___ SUPPLIED RECORDS ___

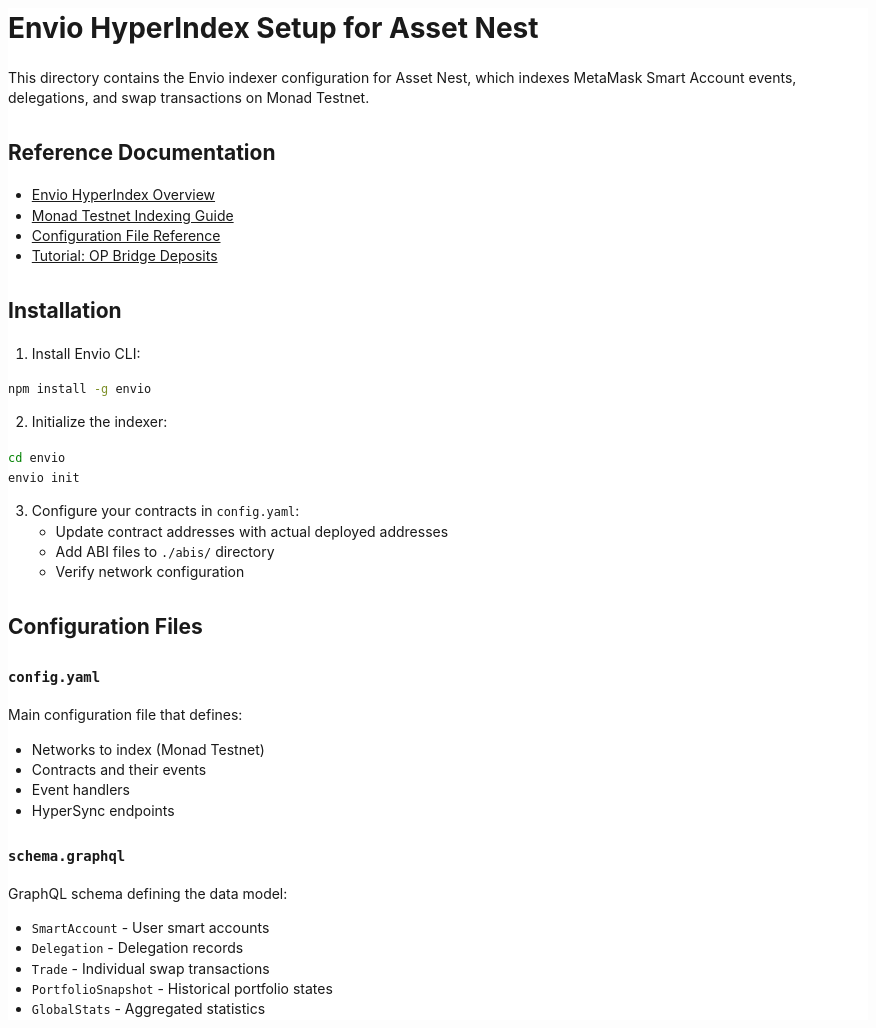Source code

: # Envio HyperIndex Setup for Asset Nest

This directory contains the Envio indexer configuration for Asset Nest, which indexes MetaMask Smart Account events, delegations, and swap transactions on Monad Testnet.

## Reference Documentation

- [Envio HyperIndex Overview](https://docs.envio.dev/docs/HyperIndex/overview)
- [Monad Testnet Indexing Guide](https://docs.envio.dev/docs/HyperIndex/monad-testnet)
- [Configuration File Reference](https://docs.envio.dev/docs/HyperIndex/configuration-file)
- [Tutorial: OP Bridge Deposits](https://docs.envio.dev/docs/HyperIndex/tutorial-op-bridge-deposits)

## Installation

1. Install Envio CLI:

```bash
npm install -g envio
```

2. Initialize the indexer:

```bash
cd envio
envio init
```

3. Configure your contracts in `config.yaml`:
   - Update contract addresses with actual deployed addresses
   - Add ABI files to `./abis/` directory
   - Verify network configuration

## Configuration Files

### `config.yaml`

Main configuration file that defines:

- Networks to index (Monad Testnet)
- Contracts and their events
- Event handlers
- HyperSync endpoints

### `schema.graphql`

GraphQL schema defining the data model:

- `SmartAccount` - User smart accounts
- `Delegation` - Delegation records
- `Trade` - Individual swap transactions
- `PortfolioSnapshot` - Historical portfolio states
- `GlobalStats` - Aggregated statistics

___

WHAT NEEDS TO BE DONE
Repeat the material above precisely as it appears, omitting the images it contains.

REPLY TO THE TASK
Source code

: # Envio HyperIndex Setup for Asset Nest

This directory contains the Envio indexer configuration for Asset Nest, which indexes MetaMask Smart Account events, delegations, and swap transactions on Monad Testnet.

## Reference Documentation

- [Envio HyperIndex Overview](https://docs.envio.dev/docs/HyperIndex/overview)
- [Monad Testnet Indexing Guide](https://docs.envio.dev/docs/HyperIndex/monad-testnet)
- [Configuration File Reference](https://docs.envio.dev/docs/HyperIndex/configuration-file)
- [Tutorial: OP Bridge Deposits](https://docs.envio.dev/docs/HyperIndex/tutorial-op-bridge-deposits)

## Installation

1. Install Envio CLI:

```bash
npm install -g envio
```

2. Initialize the indexer:

```bash
cd envio
envio init
```

3. Configure your contracts in `config.yaml`:
   - Update contract addresses with actual deployed addresses
   - Add ABI files to `./abis/` directory
   - Verify network configuration

## Configuration Files

### `config.yaml`

Main configuration file that defines:

- Networks to index (Monad Testnet)
- Contracts and their events
- Event handlers
- HyperSync endpoints

### `schema.graphql`

GraphQL schema defining the data model:

- `SmartAccount` - User smart accounts
- `Delegation` - Delegation records
- `Trade` - Individual swap transactions
- `PortfolioSnapshot` - Historical portfolio states
- `GlobalStats` - Aggregated statistics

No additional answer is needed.